TEXT TO READ:
** Begin **
Two stories in the news the past few days sadly show that we as a people are still hung up on dating and race.

The first is a story out of Louisiana about a justice of the peace who refuses to marry a black male/white female couple. You can link to the story here. The second story I saw today was about a resolution that was passed urging President Obama to pardon the late boxer Jack Johnson who was jailed for 10 months for dating a white woman. You can link to that story here.

This both saddens and angers me.  I’ve dated black, Latino and white men. I’ve also experienced the ignorance and stigma of dating interacially. I dated a white guy who  never let me meet his parents because they didn’t like him dating black girls. We had to sneak around and meet each other in secret. This was 2008, not 1958. And this wasn’t in the South. It happened in Washington, D.C.

I wish people would just mind their own business and let people love who they want to love.

It’s hard enough out here trying to find good people to have healthy, stable relationships with. When you start putting limits on a person’s race and sexual orientation and religion, you only limit yourself. You could potentially keep yourself from being with the person of your dreams because your prejudice. If you don’t want to date outside your race, that’s fine more power to you. But don’t knock other people if that’s what they want to do.
** End **
(Collected data)
** Begin **
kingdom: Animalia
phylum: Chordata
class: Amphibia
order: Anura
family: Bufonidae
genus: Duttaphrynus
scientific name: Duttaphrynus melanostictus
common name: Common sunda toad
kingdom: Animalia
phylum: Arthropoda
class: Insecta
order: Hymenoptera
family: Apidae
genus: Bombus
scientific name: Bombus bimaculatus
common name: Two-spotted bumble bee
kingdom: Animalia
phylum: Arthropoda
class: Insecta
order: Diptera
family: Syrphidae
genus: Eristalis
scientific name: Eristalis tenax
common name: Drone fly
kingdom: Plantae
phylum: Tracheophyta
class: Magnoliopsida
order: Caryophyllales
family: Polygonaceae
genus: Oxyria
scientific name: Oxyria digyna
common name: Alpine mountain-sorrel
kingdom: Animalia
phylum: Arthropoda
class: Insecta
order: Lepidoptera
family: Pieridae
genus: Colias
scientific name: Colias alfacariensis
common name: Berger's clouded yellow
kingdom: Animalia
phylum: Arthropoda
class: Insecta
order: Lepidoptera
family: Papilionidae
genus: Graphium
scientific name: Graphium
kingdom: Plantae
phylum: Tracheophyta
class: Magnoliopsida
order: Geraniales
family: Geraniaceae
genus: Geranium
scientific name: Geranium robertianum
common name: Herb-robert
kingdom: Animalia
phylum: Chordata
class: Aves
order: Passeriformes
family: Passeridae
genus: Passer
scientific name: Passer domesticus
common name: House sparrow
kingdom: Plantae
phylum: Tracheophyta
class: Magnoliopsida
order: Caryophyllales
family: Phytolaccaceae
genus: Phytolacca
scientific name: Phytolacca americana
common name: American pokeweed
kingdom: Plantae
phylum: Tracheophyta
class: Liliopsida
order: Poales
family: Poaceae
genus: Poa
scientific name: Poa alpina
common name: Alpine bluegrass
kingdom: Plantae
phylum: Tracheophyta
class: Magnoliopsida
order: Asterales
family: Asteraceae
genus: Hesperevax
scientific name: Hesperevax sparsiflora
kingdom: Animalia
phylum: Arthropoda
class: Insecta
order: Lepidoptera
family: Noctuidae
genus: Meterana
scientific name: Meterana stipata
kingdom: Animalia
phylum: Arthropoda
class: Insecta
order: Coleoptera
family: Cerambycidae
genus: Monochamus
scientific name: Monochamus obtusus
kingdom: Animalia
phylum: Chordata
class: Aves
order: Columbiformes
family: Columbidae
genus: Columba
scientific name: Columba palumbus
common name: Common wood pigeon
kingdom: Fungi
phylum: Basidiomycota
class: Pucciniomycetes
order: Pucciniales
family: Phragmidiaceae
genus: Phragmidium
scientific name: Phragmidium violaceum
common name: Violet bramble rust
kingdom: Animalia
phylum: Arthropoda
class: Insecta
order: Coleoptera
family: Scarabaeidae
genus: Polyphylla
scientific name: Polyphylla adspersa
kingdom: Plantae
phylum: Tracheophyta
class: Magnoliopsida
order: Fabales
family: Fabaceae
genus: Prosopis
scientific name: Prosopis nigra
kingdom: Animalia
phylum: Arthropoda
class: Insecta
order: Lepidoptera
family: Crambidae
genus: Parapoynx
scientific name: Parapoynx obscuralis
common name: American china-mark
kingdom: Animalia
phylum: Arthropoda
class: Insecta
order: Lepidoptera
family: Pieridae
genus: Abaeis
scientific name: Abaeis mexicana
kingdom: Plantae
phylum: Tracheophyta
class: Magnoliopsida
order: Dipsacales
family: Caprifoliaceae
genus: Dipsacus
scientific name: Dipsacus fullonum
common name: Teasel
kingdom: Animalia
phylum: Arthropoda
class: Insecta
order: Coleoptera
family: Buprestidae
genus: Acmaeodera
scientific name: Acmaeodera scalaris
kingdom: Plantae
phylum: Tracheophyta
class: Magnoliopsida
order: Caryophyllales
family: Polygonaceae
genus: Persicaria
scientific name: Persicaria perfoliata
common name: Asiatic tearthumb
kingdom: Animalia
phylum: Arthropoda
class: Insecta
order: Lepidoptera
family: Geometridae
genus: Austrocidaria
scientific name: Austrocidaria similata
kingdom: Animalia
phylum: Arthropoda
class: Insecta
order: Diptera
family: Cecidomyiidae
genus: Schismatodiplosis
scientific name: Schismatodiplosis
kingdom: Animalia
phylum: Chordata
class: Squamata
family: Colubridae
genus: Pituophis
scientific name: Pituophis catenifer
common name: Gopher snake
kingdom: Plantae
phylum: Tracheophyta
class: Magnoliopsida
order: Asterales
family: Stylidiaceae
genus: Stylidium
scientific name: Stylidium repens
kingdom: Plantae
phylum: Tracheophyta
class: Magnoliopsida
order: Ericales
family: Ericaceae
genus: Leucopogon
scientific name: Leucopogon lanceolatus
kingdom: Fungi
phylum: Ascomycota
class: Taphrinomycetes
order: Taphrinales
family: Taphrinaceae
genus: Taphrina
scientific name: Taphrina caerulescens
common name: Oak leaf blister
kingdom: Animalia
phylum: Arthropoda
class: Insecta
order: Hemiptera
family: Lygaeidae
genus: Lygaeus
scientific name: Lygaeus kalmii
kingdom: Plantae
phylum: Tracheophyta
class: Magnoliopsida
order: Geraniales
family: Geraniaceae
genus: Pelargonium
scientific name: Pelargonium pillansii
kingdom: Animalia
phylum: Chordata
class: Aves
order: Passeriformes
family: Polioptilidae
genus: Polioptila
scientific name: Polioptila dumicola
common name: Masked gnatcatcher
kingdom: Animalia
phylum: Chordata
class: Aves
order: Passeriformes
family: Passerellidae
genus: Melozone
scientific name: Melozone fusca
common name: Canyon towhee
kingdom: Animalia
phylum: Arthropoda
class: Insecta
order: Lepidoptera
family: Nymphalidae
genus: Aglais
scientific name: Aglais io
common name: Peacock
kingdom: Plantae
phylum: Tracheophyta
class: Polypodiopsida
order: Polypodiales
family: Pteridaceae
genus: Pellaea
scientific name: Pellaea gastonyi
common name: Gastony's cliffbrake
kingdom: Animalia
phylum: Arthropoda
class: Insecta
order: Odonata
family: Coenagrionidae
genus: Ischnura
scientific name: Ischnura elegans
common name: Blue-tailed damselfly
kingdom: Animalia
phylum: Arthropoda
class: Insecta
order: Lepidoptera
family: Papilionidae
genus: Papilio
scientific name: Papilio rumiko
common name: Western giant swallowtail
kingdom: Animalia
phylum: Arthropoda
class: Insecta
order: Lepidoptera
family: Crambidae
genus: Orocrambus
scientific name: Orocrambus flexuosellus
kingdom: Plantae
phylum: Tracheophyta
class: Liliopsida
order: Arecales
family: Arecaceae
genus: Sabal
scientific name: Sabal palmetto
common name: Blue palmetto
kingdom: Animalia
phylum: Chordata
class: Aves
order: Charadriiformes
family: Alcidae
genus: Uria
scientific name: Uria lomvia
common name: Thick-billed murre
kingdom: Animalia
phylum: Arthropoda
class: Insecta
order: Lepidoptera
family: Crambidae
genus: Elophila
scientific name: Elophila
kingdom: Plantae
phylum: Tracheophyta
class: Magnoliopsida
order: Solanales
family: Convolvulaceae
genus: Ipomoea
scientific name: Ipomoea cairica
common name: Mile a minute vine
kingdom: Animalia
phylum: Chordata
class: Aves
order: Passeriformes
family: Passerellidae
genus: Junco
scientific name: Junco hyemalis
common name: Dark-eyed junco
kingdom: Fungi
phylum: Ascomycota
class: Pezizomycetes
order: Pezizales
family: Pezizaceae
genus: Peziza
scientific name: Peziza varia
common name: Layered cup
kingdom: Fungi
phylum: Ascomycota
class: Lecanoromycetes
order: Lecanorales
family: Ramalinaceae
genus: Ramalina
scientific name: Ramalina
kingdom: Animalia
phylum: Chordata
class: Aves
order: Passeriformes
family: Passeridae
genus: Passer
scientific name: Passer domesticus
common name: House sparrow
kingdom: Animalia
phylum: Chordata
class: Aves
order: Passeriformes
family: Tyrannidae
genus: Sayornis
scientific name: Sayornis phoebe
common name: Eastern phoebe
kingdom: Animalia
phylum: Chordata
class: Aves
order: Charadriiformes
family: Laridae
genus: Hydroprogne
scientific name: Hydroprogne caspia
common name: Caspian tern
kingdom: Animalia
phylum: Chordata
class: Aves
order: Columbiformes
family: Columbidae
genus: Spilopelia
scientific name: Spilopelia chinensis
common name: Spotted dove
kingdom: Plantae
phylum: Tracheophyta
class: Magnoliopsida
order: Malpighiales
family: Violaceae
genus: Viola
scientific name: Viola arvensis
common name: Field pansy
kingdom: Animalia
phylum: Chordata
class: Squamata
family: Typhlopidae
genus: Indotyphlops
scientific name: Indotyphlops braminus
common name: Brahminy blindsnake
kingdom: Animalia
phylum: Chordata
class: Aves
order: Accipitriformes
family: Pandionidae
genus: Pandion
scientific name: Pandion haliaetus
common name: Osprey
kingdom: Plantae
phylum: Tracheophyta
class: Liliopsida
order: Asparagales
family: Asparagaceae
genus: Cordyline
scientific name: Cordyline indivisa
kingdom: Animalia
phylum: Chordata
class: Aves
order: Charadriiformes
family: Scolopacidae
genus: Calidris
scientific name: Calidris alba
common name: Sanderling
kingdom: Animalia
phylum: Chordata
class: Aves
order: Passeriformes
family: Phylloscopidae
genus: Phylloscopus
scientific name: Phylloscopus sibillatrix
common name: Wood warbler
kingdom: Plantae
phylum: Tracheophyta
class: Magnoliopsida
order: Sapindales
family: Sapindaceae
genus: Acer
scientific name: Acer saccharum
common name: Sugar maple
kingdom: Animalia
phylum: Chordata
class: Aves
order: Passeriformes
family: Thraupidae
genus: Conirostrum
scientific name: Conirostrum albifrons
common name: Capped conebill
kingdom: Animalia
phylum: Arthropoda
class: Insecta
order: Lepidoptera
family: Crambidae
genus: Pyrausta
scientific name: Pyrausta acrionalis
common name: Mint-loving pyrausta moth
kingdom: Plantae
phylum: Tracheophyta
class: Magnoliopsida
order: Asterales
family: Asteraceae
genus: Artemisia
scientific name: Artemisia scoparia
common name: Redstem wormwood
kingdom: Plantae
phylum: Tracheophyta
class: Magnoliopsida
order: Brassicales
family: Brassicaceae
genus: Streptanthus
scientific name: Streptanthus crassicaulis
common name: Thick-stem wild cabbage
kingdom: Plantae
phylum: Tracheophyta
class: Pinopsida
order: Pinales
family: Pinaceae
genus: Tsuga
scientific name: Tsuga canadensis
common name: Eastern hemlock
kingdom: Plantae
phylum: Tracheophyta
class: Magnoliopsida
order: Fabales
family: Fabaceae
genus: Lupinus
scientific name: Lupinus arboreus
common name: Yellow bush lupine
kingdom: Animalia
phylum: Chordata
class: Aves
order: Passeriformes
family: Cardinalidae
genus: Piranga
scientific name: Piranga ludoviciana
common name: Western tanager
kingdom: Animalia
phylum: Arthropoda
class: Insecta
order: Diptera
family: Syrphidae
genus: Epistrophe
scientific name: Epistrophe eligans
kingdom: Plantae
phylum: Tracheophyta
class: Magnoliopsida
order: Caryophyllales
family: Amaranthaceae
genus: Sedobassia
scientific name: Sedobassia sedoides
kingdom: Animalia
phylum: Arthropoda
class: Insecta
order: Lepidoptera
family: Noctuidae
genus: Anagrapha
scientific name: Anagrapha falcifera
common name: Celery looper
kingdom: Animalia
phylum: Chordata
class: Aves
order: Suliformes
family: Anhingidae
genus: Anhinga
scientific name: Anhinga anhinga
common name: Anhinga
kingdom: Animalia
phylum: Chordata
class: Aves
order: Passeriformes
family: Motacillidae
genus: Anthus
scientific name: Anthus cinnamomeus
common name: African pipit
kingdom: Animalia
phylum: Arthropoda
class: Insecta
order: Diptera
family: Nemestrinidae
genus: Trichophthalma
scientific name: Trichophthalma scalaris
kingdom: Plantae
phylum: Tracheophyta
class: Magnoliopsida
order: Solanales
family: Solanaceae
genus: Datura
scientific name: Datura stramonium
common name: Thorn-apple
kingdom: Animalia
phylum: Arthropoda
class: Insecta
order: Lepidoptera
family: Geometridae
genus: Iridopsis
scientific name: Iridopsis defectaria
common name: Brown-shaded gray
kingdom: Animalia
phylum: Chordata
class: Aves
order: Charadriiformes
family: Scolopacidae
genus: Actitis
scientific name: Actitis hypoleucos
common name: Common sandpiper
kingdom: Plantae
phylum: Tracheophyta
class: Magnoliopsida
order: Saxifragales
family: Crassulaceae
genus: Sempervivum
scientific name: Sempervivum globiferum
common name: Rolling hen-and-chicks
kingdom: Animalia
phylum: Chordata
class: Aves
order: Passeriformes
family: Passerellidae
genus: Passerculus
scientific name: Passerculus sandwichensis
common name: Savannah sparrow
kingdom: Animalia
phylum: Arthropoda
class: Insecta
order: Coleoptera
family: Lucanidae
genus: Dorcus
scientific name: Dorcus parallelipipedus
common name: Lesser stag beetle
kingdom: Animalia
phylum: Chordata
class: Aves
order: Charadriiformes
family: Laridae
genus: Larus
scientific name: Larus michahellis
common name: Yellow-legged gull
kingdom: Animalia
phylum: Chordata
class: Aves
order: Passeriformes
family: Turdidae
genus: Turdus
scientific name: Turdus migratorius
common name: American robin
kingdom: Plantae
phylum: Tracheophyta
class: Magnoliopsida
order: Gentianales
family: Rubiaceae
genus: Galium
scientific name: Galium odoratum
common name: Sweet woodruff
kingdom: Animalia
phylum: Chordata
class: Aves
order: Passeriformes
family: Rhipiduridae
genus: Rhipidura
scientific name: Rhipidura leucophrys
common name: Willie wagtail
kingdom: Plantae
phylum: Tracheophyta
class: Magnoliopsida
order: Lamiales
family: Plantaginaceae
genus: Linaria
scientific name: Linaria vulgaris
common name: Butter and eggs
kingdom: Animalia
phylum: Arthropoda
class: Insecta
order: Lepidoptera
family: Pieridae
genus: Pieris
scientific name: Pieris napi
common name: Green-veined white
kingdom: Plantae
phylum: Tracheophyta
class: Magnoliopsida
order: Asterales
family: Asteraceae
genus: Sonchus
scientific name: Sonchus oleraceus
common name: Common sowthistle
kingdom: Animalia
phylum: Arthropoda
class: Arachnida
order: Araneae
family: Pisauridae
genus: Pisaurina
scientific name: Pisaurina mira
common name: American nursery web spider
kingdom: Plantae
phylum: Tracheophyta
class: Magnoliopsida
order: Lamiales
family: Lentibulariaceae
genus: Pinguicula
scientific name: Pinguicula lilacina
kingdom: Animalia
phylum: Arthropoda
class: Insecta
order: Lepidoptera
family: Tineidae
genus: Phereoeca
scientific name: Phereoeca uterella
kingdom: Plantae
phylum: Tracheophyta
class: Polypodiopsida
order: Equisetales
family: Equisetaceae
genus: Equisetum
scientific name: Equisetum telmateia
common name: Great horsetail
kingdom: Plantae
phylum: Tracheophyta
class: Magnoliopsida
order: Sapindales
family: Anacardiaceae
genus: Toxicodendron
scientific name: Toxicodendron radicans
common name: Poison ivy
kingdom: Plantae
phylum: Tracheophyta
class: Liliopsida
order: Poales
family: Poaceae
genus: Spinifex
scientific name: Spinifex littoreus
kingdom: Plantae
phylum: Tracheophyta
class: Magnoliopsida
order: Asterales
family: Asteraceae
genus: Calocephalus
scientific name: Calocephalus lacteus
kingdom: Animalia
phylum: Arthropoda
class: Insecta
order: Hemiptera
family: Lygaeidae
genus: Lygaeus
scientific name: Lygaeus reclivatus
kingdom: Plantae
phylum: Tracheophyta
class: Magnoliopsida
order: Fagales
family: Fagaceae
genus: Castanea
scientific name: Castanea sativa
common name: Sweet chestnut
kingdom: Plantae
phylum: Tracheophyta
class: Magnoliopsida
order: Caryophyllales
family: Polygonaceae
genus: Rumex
** End **
WHAT YOU NEED TO DO: Copy, word for word, the stretch of the text about dating and race from "Two stories in" through "that story here.". The entries are separate material and unrelated to the text about dating and race.

SOLUTION BELOW:
Two stories in the news the past few days sadly show that we as a people are still hung up on dating and race.

The first is a story out of Louisiana about a justice of the peace who refuses to marry a black male/white female couple. You can link to the story here. The second story I saw today was about a resolution that was passed urging President Obama to pardon the late boxer Jack Johnson who was jailed for 10 months for dating a white woman. You can link to that story here.